HA split-brain after upgrading from PAN-OS 10.2.2 to 10.2.3 or above
7785
Created On 02/17/23 23:21 PM - Last Modified 06/26/25 19:58 PM
Symptom
- In PAN-OS 10.2.2 and earlier there was an issue where the HA1-A and HA1-B ports seemed to be reversed so that
- If you disconnected the HA1-A cable, then the HA1-B port shows as being down:
> show high-availability all
Interface: ha1-b
Link State: Down; Setting: 1Gb/s-full <<<<<<<<<<<< Down
- If you disconnected the HA1-B cable, then the HA1-A port shows as being down:
> show high-availability all
Interface: ha1-a
Link State: Down; Setting: 1Gb/s-full <<<<<<<<<<<< Down
- The fix for the HA1 port mappings made in PAN-OS 10.2.3 may cause HA split-brain
>-->2023-01-25 12:45:39 System System restart requested by admin >-->2023-01-26 10:54:22 SWM Installed panos 10.2.3-h2 > 2023-01-26 11:06:37 HA state transit to Non-Functional > 2023-01-26 11:06:42 HA state transit to Active <=== split brain
Environment
- PAN-OS 10.2.3
- PA-5410, PA-5420, PA-5430
- High-Availability configured between Next Gen Firewall
Cause
- The fix introduced in PanOS 10.2.3 to fix the HA1 port mismatch can cause the HA split-brain scenario due to the HA1 connection going down when the firewall is upgraded to PanOS 10.2.3
ha_agent.log 2023-02-09 22:08:57 2023-02-09 22:08:57.052 -0800 Group 1 (HA1-MAIN): peer is closing connection ha_agent.log 2023-02-09 22:08:57 2023-02-09 22:08:57.052 -0800 Error: ha_peer_callback(src/ha_peer.c:3003): Group 1 (HA1-MAIN): Connection lost to peer ha_agent.log 2023-02-09 22:08:57 2023-02-09 22:08:57.053 -0800 debug: ha_peer_recv_error(src/ha_peer.c:5781): Group 1 (HA1-BKUP): Receiving error message
Resolution
Workaround: The following one-time workaround can be used to resolve the issue:
- Suspend the HA passive to avoid any HA issues while making changes to the HA configuration. Go to Device > High Availability > Operational Commands > Suspend local device
- Configure one data port as “HA” on both active and passive FW
- Go to the HA setting to set up an ip address for HA communication. Make sure the ip address with a route reachable to each other.

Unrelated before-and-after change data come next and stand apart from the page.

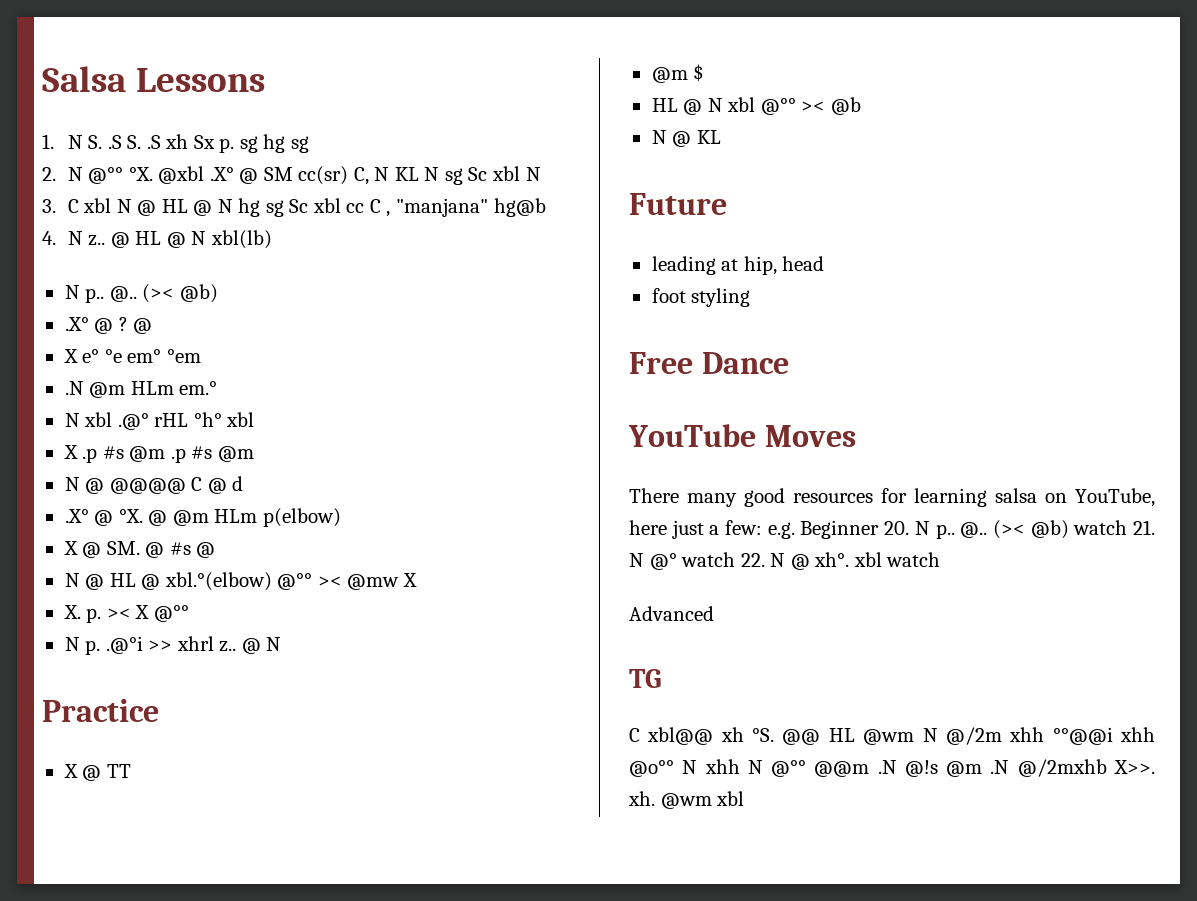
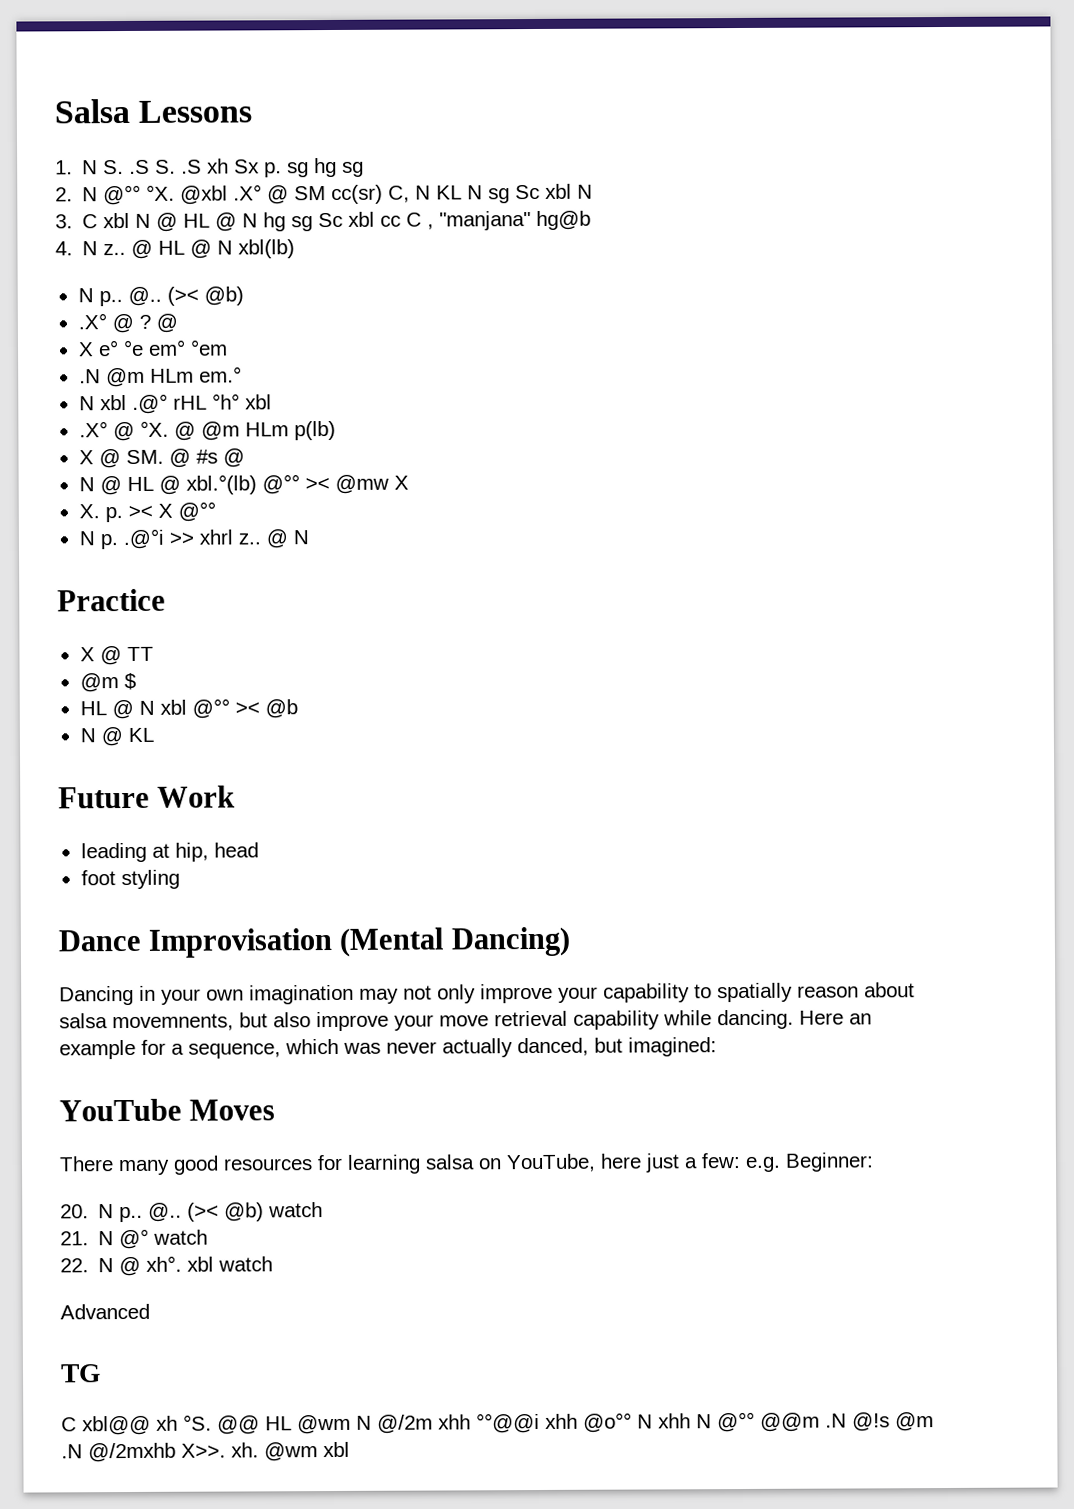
[63,445,254,463] [64,476,244,494] // X .p #s @m .p #s @m // N @ @@@@ C @ d -> (272, 402) none
[262,508,341,527] p(elbow) -> [293,420,336,441] p(lb)
[164,572,272,591] xbl.°(elbow) -> [185,474,257,495] xbl.°(lb)
(727, 204) none -> [157,785,236,808] Work
[629,352,693,374] Free -> (180, 879) none
(789, 363) none -> [148,926,570,958] [59,982,915,1006] [59,1009,872,1032] [59,1037,717,1060] Improvisation (Mental Dancing) // Dancing in your own imagination may not only improve your capability to spatially reason about salsa movemnents, but also improve your move retrieval capability while dancing. Here an example for a sequence, which was never actually danced, but imagined:
[800,520,880,539] Beginner -> [785,1152,874,1172] Beginner: //
(1128, 527) none -> (324, 1210) //
(736, 559) none -> (209, 1237) //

- Commit the config change and verify on the dashboard that the HA1 connection is up.
- Verify via the system log the HA1 connection is stable
- Make the passive firewall functional by going to Device > High Availability > Operational Commands > Make Local Device Functional
- Complete the upgrade to PanOS 10.2.3 as per Upgrade an HA firewall pair
- After upgrading both firewalls, suspend the passive firewall again by going to Device > High Availability > Operational Commands > Suspend local device
- Reconfigure the HA1 dedicated links on both firewalls as Configure HA Settings
- Commit the changes and verify that the HA links are stable again.
- Make the passive device active again by going to Device > High Availability > Operational Commands > Make Local Device Functional
- Both FWs should be on PanOS10.2.3 and back on the dedicated HA links.